- WORK REQUIRED
Below are some records; return all of them exactly as they are.

Stored data entries:

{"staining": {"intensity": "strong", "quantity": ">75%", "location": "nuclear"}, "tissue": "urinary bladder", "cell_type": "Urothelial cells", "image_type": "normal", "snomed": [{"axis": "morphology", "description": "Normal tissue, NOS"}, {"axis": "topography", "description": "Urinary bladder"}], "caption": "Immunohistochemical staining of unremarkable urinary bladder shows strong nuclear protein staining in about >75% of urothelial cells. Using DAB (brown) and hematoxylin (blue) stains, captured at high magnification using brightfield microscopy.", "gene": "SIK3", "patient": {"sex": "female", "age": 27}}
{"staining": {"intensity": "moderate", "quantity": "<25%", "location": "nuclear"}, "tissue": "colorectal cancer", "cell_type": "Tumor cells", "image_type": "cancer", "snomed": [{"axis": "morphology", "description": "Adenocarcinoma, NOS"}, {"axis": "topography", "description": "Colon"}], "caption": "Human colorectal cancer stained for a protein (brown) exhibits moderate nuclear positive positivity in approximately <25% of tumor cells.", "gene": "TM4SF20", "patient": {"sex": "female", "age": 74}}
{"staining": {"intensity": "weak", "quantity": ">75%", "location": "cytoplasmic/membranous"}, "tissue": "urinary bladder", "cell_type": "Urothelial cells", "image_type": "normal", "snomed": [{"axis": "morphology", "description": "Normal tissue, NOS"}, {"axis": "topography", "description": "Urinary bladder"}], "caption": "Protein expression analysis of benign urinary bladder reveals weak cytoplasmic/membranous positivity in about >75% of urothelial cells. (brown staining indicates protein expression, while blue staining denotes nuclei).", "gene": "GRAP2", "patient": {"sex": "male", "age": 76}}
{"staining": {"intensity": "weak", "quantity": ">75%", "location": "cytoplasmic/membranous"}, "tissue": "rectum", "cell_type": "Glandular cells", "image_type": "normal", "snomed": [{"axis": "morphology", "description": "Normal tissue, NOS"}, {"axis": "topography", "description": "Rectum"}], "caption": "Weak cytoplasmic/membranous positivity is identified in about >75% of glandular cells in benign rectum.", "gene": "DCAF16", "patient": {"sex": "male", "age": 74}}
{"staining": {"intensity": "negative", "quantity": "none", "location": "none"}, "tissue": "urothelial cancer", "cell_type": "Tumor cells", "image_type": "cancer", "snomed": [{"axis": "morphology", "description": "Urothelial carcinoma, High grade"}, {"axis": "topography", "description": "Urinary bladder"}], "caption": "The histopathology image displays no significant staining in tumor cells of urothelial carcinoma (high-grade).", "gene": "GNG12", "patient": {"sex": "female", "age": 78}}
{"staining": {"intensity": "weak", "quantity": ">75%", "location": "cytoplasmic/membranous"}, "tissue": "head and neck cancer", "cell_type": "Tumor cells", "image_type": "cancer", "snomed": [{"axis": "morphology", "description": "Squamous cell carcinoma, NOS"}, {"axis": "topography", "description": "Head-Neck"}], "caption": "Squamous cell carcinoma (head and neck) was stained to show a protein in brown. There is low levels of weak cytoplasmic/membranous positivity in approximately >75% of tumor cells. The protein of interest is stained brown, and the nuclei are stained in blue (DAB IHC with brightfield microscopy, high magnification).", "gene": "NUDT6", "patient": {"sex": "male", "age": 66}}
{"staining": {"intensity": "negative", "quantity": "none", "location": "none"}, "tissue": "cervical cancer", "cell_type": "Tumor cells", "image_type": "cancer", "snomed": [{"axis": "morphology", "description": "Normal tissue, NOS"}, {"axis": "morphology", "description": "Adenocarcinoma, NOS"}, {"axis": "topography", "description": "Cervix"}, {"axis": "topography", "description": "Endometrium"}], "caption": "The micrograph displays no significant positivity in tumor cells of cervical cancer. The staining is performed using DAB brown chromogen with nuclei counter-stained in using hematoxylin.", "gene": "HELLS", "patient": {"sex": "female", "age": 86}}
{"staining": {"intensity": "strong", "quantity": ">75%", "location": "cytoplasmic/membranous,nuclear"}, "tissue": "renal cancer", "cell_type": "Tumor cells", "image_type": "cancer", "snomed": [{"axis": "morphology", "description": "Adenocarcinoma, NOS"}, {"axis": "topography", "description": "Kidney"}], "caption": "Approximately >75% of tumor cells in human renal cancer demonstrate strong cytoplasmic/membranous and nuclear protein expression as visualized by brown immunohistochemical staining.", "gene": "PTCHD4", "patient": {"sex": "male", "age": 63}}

- RESPONSE
{"staining": {"intensity": "strong", "quantity": ">75%", "location": "nuclear"}, "tissue": "urinary bladder", "cell_type": "Urothelial cells", "image_type": "normal", "snomed": [{"axis": "morphology", "description": "Normal tissue, NOS"}, {"axis": "topography", "description": "Urinary bladder"}], "caption": "Immunohistochemical staining of unremarkable urinary bladder shows strong nuclear protein staining in about >75% of urothelial cells. Using DAB (brown) and hematoxylin (blue) stains, captured at high magnification using brightfield microscopy.", "gene": "SIK3", "patient": {"sex": "female", "age": 27}}
{"staining": {"intensity": "moderate", "quantity": "<25%", "location": "nuclear"}, "tissue": "colorectal cancer", "cell_type": "Tumor cells", "image_type": "cancer", "snomed": [{"axis": "morphology", "description": "Adenocarcinoma, NOS"}, {"axis": "topography", "description": "Colon"}], "caption": "Human colorectal cancer stained for a protein (brown) exhibits moderate nuclear positive positivity in approximately <25% of tumor cells.", "gene": "TM4SF20", "patient": {"sex": "female", "age": 74}}
{"staining": {"intensity": "weak", "quantity": ">75%", "location": "cytoplasmic/membranous"}, "tissue": "urinary bladder", "cell_type": "Urothelial cells", "image_type": "normal", "snomed": [{"axis": "morphology", "description": "Normal tissue, NOS"}, {"axis": "topography", "description": "Urinary bladder"}], "caption": "Protein expression analysis of benign urinary bladder reveals weak cytoplasmic/membranous positivity in about >75% of urothelial cells. (brown staining indicates protein expression, while blue staining denotes nuclei).", "gene": "GRAP2", "patient": {"sex": "male", "age": 76}}
{"staining": {"intensity": "weak", "quantity": ">75%", "location": "cytoplasmic/membranous"}, "tissue": "rectum", "cell_type": "Glandular cells", "image_type": "normal", "snomed": [{"axis": "morphology", "description": "Normal tissue, NOS"}, {"axis": "topography", "description": "Rectum"}], "caption": "Weak cytoplasmic/membranous positivity is identified in about >75% of glandular cells in benign rectum.", "gene": "DCAF16", "patient": {"sex": "male", "age": 74}}
{"staining": {"intensity": "negative", "quantity": "none", "location": "none"}, "tissue": "urothelial cancer", "cell_type": "Tumor cells", "image_type": "cancer", "snomed": [{"axis": "morphology", "description": "Urothelial carcinoma, High grade"}, {"axis": "topography", "description": "Urinary bladder"}], "caption": "The histopathology image displays no significant staining in tumor cells of urothelial carcinoma (high-grade).", "gene": "GNG12", "patient": {"sex": "female", "age": 78}}
{"staining": {"intensity": "weak", "quantity": ">75%", "location": "cytoplasmic/membranous"}, "tissue": "head and neck cancer", "cell_type": "Tumor cells", "image_type": "cancer", "snomed": [{"axis": "morphology", "description": "Squamous cell carcinoma, NOS"}, {"axis": "topography", "description": "Head-Neck"}], "caption": "Squamous cell carcinoma (head and neck) was stained to show a protein in brown. There is low levels of weak cytoplasmic/membranous positivity in approximately >75% of tumor cells. The protein of interest is stained brown, and the nuclei are stained in blue (DAB IHC with brightfield microscopy, high magnification).", "gene": "NUDT6", "patient": {"sex": "male", "age": 66}}
{"staining": {"intensity": "negative", "quantity": "none", "location": "none"}, "tissue": "cervical cancer", "cell_type": "Tumor cells", "image_type": "cancer", "snomed": [{"axis": "morphology", "description": "Normal tissue, NOS"}, {"axis": "morphology", "description": "Adenocarcinoma, NOS"}, {"axis": "topography", "description": "Cervix"}, {"axis": "topography", "description": "Endometrium"}], "caption": "The micrograph displays no significant positivity in tumor cells of cervical cancer. The staining is performed using DAB brown chromogen with nuclei counter-stained in using hematoxylin.", "gene": "HELLS", "patient": {"sex": "female", "age": 86}}
{"staining": {"intensity": "strong", "quantity": ">75%", "location": "cytoplasmic/membranous,nuclear"}, "tissue": "renal cancer", "cell_type": "Tumor cells", "image_type": "cancer", "snomed": [{"axis": "morphology", "description": "Adenocarcinoma, NOS"}, {"axis": "topography", "description": "Kidney"}], "caption": "Approximately >75% of tumor cells in human renal cancer demonstrate strong cytoplasmic/membranous and nuclear protein expression as visualized by brown immunohistochemical staining.", "gene": "PTCHD4", "patient": {"sex": "male", "age": 63}}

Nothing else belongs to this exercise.